* [Problem to solve] Convert the lines of the listing, from its first line up to and including the line containing "Lincy Rodríguez", into a numbered list with any blank lines omitted.

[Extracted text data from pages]

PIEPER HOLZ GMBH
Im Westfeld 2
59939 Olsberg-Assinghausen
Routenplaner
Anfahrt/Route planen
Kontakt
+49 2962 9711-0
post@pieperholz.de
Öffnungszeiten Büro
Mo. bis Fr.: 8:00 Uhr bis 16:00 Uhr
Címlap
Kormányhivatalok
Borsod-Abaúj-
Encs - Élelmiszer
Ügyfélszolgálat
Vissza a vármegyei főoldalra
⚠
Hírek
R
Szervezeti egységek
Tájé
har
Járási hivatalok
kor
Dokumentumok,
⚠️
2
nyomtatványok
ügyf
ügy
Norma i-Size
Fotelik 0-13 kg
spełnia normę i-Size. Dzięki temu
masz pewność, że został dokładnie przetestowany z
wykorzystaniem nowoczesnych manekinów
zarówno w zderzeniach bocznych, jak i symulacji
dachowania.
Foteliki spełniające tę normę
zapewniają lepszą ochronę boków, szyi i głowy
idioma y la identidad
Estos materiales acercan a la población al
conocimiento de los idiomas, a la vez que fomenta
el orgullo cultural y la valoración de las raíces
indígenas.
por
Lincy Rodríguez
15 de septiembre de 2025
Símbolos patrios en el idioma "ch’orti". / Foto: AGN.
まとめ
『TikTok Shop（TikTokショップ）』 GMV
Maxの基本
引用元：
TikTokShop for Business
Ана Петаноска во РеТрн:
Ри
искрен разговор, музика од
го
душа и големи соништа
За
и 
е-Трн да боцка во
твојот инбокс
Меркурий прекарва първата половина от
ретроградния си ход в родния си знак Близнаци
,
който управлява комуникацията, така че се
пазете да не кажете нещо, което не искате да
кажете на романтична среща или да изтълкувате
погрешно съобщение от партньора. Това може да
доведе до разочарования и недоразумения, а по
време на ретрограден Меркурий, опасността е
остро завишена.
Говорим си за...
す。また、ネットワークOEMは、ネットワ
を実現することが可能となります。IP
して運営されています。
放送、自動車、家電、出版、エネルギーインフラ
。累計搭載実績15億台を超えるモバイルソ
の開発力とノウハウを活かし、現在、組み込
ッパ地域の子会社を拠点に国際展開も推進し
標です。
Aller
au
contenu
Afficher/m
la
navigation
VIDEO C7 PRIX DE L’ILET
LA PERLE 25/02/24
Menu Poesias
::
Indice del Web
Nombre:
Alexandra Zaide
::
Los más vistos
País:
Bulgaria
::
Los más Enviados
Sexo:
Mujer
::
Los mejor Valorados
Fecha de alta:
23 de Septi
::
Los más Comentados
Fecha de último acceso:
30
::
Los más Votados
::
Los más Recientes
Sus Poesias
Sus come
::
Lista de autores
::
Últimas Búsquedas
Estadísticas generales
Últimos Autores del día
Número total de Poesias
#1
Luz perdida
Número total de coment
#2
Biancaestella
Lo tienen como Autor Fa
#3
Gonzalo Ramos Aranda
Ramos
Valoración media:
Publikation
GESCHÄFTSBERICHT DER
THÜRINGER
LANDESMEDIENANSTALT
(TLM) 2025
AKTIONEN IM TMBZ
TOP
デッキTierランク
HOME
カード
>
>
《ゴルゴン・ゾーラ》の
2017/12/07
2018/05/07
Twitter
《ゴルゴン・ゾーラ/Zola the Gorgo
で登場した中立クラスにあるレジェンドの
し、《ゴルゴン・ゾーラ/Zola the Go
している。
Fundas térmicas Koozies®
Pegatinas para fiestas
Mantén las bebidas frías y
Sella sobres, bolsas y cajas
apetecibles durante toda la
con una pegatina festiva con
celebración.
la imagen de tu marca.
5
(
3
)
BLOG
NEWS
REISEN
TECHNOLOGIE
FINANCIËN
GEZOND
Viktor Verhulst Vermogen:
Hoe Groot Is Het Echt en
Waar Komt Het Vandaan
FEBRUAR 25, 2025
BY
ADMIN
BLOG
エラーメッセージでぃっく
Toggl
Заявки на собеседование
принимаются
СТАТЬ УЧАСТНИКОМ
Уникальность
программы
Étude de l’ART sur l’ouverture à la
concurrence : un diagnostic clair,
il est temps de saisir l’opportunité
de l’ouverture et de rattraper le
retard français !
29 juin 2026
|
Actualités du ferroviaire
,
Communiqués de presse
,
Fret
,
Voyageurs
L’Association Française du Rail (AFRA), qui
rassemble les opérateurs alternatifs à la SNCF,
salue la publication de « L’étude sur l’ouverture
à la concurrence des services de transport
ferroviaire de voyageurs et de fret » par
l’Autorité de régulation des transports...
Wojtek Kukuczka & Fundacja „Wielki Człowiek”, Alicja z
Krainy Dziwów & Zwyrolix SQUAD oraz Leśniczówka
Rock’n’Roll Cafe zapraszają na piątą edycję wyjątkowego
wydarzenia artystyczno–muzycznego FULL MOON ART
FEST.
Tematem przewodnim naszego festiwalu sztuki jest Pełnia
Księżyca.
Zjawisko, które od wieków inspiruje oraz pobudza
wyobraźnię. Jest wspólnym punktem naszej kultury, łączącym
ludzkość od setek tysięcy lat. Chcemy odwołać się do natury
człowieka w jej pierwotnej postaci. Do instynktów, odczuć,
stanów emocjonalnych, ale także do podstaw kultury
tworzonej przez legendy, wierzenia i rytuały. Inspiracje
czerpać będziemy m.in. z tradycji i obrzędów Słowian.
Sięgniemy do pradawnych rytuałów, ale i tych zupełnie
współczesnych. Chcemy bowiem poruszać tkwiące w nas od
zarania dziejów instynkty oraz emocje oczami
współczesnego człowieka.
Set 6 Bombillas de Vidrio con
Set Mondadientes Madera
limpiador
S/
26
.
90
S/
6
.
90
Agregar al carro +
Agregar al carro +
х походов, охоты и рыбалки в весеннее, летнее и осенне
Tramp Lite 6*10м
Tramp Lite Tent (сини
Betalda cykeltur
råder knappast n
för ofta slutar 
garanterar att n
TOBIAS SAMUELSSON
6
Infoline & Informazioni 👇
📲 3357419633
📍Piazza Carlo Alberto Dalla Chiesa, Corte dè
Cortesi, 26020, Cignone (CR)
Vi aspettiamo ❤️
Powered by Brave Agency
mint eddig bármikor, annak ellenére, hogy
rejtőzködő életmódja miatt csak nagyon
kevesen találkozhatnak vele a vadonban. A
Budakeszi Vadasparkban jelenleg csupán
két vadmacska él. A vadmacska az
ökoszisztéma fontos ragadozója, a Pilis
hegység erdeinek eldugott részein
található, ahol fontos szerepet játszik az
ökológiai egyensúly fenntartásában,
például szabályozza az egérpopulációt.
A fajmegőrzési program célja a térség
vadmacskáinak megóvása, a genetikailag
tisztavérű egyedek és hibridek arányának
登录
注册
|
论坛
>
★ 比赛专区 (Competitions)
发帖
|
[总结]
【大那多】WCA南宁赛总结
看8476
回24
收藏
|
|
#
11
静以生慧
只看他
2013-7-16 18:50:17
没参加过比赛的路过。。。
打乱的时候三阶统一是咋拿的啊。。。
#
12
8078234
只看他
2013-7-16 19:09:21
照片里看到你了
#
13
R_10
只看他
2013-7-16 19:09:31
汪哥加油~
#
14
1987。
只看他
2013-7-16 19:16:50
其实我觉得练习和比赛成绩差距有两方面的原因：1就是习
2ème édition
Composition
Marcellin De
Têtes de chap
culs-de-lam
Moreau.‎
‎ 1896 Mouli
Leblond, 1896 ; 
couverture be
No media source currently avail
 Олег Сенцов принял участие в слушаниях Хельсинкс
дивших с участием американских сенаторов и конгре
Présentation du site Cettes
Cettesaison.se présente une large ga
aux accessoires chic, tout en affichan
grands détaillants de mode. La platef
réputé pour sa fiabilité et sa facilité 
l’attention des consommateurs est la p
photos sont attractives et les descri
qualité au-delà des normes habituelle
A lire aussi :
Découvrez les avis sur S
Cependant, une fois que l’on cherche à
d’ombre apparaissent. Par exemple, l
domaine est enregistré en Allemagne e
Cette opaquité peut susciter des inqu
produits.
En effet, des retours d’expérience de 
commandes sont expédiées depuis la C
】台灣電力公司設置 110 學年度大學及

* [Task solution]
1. PIEPER HOLZ GMBH
2. Im Westfeld 2
3. 59939 Olsberg-Assinghausen
4. Routenplaner
5. Anfahrt/Route planen
6. Kontakt
7. +49 2962 9711-0
8. post@pieperholz.de
9. Öffnungszeiten Büro
10. Mo. bis Fr.: 8:00 Uhr bis 16:00 Uhr
11. Címlap
12. Kormányhivatalok
13. Borsod-Abaúj-
14. Encs - Élelmiszer
15. Ügyfélszolgálat
16. Vissza a vármegyei főoldalra
17. ⚠
18. Hírek
19. R
20. Szervezeti egységek
21. Tájé
22. har
23. Járási hivatalok
24. kor
25. Dokumentumok,
26. ⚠️
27. 2
28. nyomtatványok
29. ügyf
30. ügy
31. Norma i-Size
32. Fotelik 0-13 kg
33. spełnia normę i-Size. Dzięki temu
34. masz pewność, że został dokładnie przetestowany z
35. wykorzystaniem nowoczesnych manekinów
36. zarówno w zderzeniach bocznych, jak i symulacji
37. dachowania.
38. Foteliki spełniające tę normę
39. zapewniają lepszą ochronę boków, szyi i głowy
40. idioma y la identidad
41. Estos materiales acercan a la población al
42. conocimiento de los idiomas, a la vez que fomenta
43. el orgullo cultural y la valoración de las raíces
44. indígenas.
45. por
46. Lincy Rodríguez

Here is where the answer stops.